Wednesday, February 25, 2009

time bomb

While many clichés overtake terms’ original meanings in the public consciousness, it can be reassuring to see those basic definitions show up again, as they help show how misguided buzzwords can be.

On February 24, 2009, the Associated Press (AP) reported that a recent explosion in Cairo, Egypt, had involved a time bomb:

The crude bomb that killed a French teenager and injured 24 others at a famous Cairo bazaar was made of gunpowder and detonated by a washing machine timer, according to a crime lab report.

One day later, however, the same news agency used the term ‘time bomb’ in a more abstract and sensationalistic context when reporting on another recent attack—one involving no actual bomb at all, but rather a chimpanzee that had seriously injured a woman in the U.S. the previous week:

The founder of a primate rescue sanctuary says she warned a Connecticut woman years ago that her chimpanzee was a “ticking time bomb.”

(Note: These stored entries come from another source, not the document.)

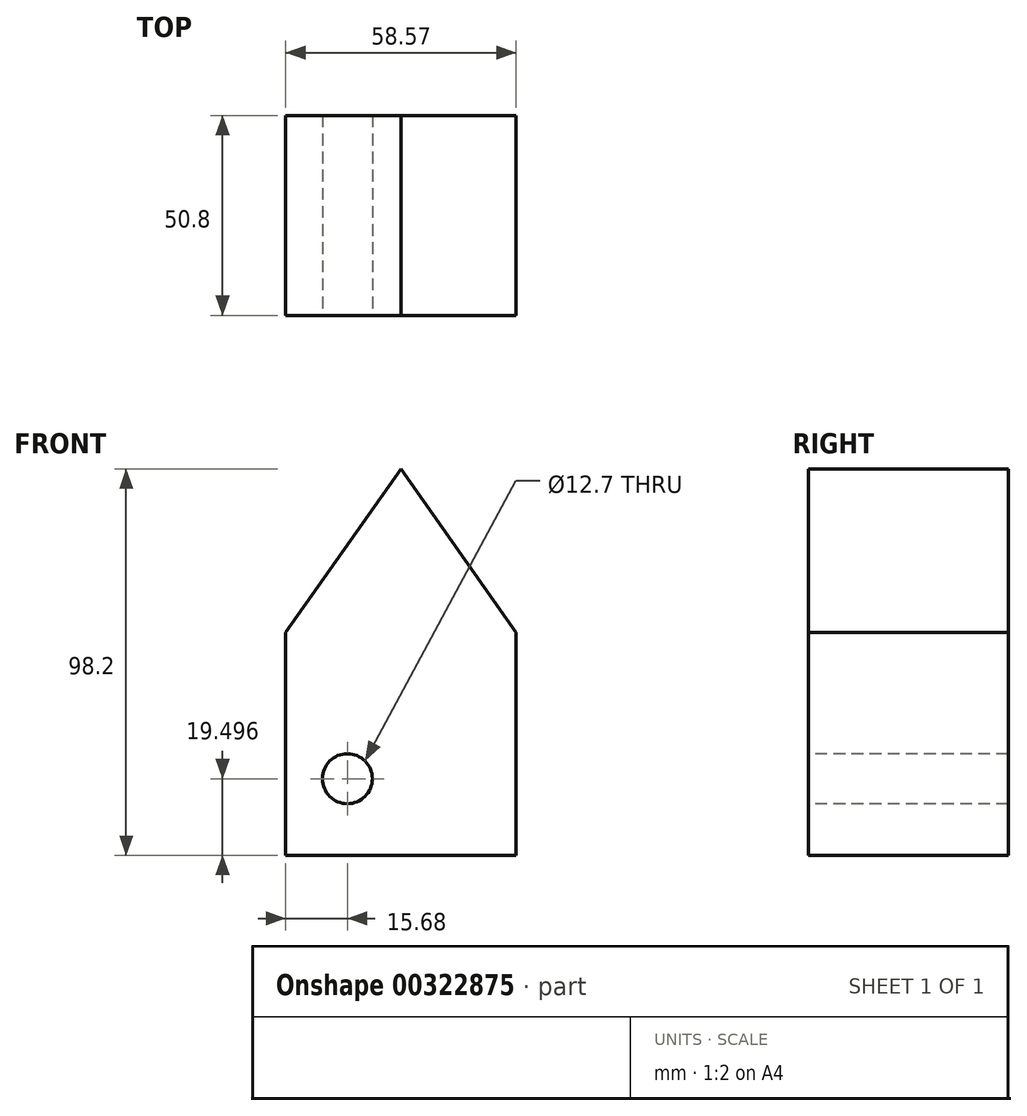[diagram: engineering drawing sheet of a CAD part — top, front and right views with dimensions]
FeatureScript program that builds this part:
annotation { "Feature Type Name" : "Feature", "Feature Type Description" : "" }
export const myFeature = defineFeature(function(context is Context, id is Id, definition is map)
    precondition{}
    {
        {
            var Q0;
            Q0=qCreatedBy(makeId("Front.planeOp"),FACE);
            var sketch = newSketch(context, id + "F0", { "sketchPlane" : qUnion([Q0])});
            skLineSegment(sketch, "E0.top", {"start": v(-15.68, -32.48) * mm, "end": v(42.89, -32.48) * mm});
            skLineSegment(sketch, "E0.left", {"start": v(-15.68, 24.21) * mm, "end": v(-15.68, -32.48) * mm});
            skLineSegment(sketch, "E0.right", {"start": v(42.89, 24.21) * mm, "end": v(42.89, -32.48) * mm});
            skLineSegment(sketch, "E1", {"start": v(-15.68, 24.21) * mm, "end": v(13.6, 65.72) * mm});
            skLineSegment(sketch, "E2", {"start": v(42.89, 24.21) * mm, "end": v(13.6, 65.72) * mm});
            skCircle(sketch, "E3", {"center": v(0, -12.98) * mm, "radius": 6.35 * mm});
            skSolve(sketch);
        }
        {
            var Q0;
            Q0=makeQuery(id+"F0.imprint","IMPRINT",FACE,{"disambiguationData":[TD([[makeQuery(id+"F0.imprint","IMPRINT",EDGE,{"derivedFrom":sQuery(id+"F0.wireOp",EDGE,"E0.top")}),1.0]])]});
            extrude(context, id + "F1", {"entities" : qUnion([Q0]), "oppositeDirection" : true, "depth" : 50.8 * mm});
        }
    });
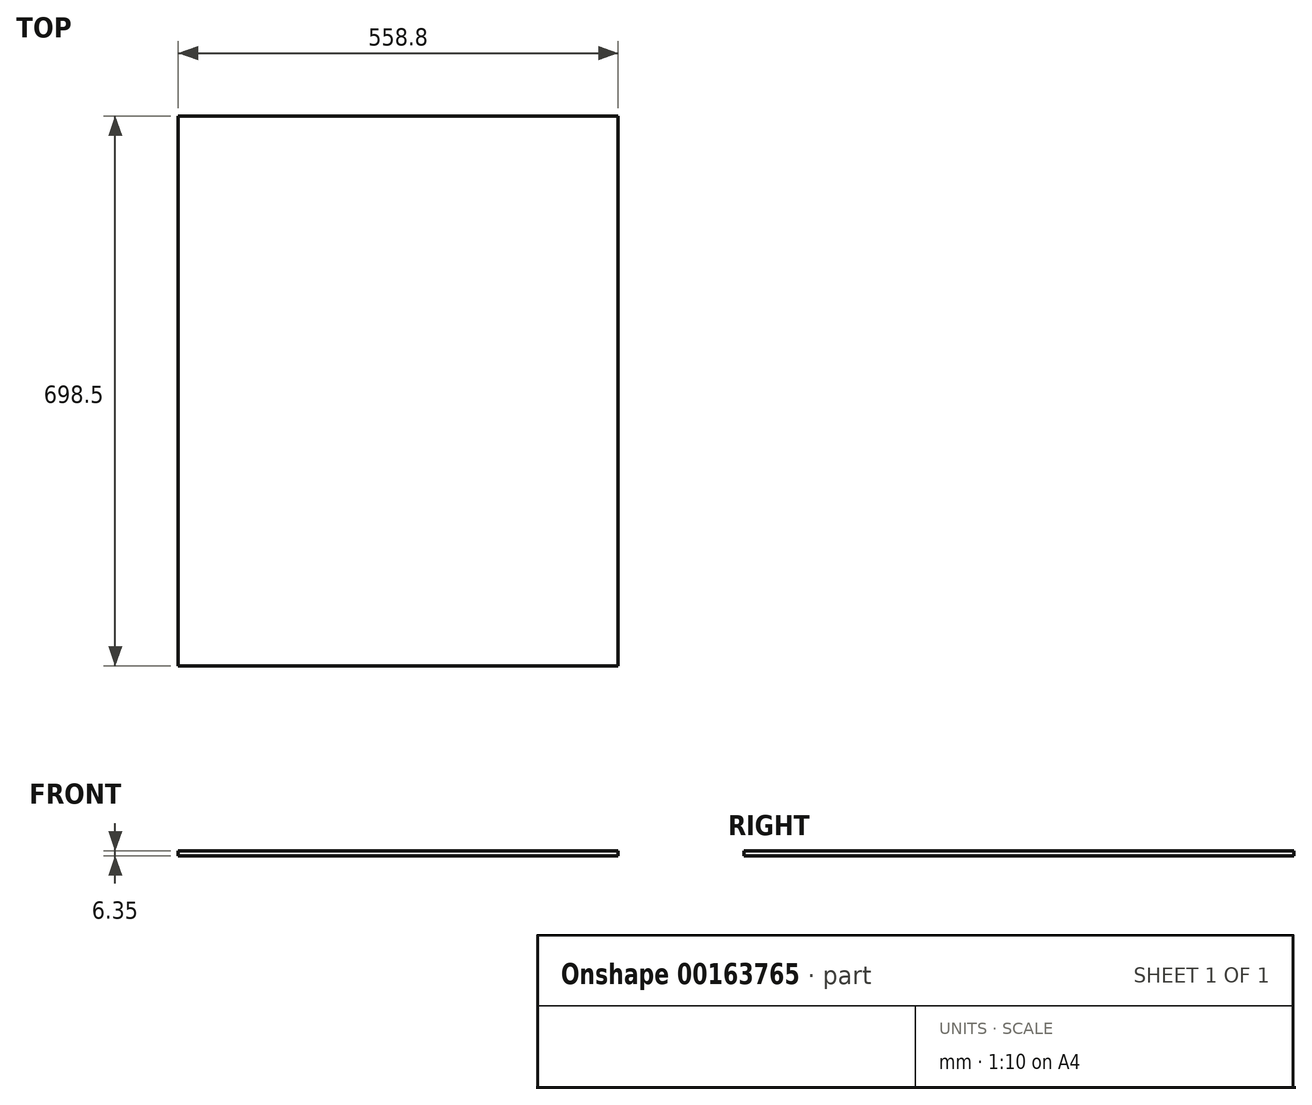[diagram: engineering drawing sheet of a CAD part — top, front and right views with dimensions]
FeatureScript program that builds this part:
annotation { "Feature Type Name" : "Feature", "Feature Type Description" : "" }
export const myFeature = defineFeature(function(context is Context, id is Id, definition is map)
    precondition{}
    {
        {
            var Q0;
            Q0=qCreatedBy(makeId("Top.planeOp"),FACE);
            var sketch = newSketch(context, id + "F0", { "sketchPlane" : qUnion([Q0])});
            skLineSegment(sketch, "E0.bottom", {"start": v(279.4, 349.25) * mm, "end": v(-279.4, 349.25) * mm});
            skLineSegment(sketch, "E0.top", {"start": v(279.4, -349.25) * mm, "end": v(-279.4, -349.25) * mm});
            skLineSegment(sketch, "E0.left", {"start": v(279.4, 349.25) * mm, "end": v(279.4, -349.25) * mm});
            skLineSegment(sketch, "E0.right", {"start": v(-279.4, 349.25) * mm, "end": v(-279.4, -349.25) * mm});
            skPoint(sketch, "E0.middle", {"position": v(0, 0) * mm});
            skSolve(sketch);
        }
        {
            var Q0;
            Q0 = qSketchRegion(id + "F0", true);
            extrude(context, id + "F1", {"entities" : qUnion([Q0]), "depth" : 6.35 * mm});
        }
    });
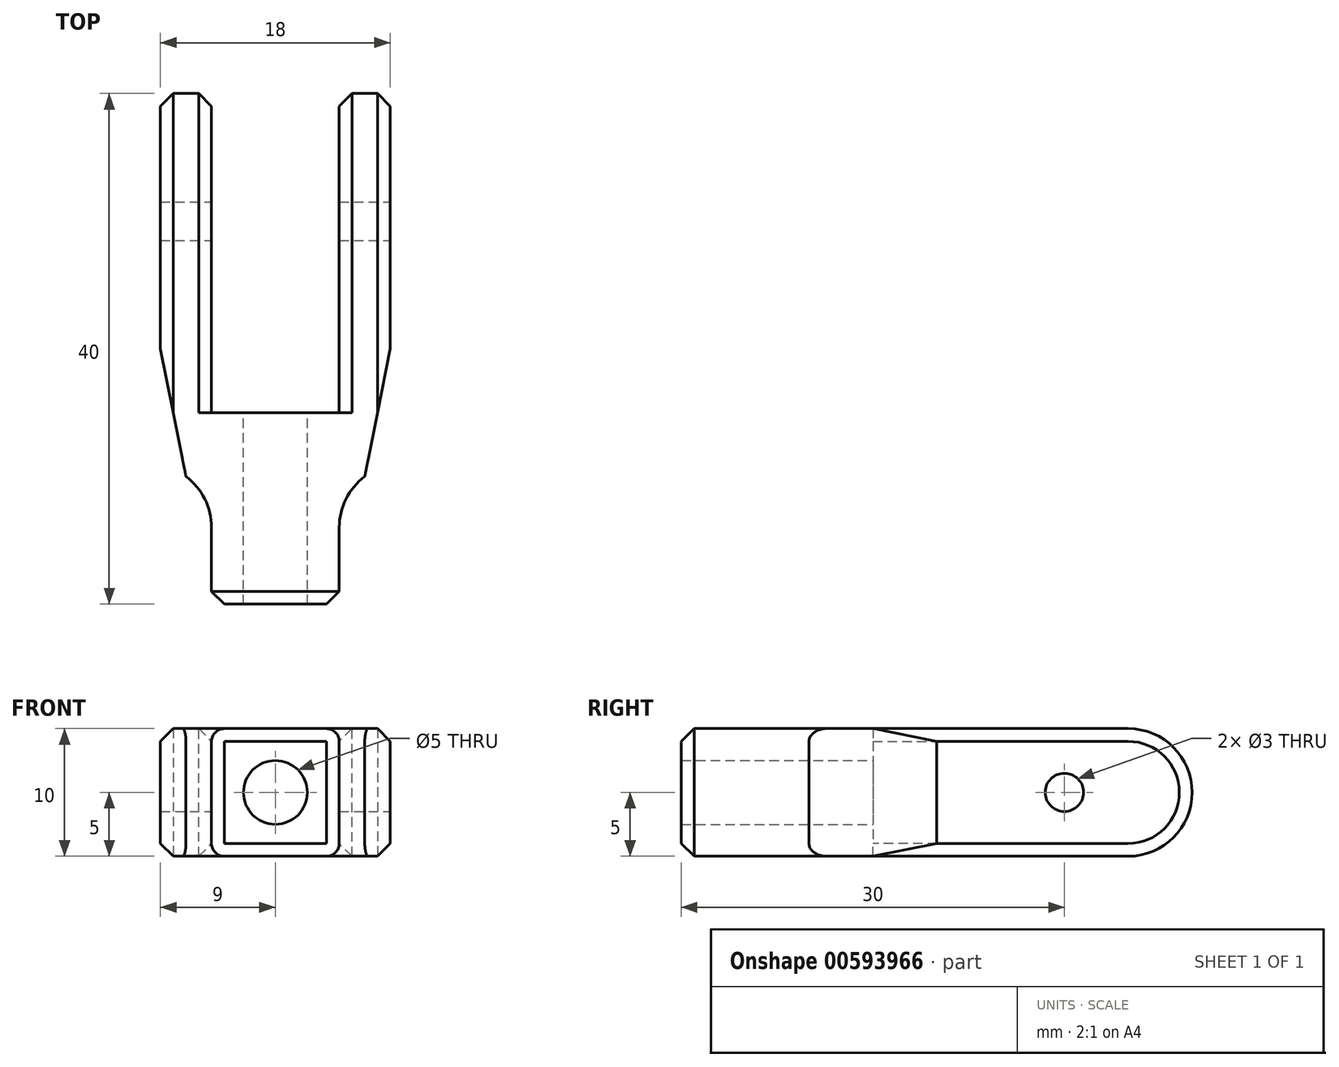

To be fair, in the second instance AP was quoting April Truitt, who runs a primate rescue centre, rather than choosing to use the term itself. Nevertheless, by citing the quote in an article’s headline (Sanctuary had warned that chimp was ‘ticking time bomb’) and never challenging it, the news agency perpetuated the misuse of the term.

A time bomb is designed to detonate at a specific moment. Yet, when the term is used metaphorically to describe situations, animals or people (and it seems everything is fair game, from sick workforces to school violence, from a prisoner release to hiring illegal aliens), it invariably ignores that detail of the definition.

That is to say, while the chimpanzee may have already posed a grave danger, its attack was certainly not pre-set to take place on February 16, 2009.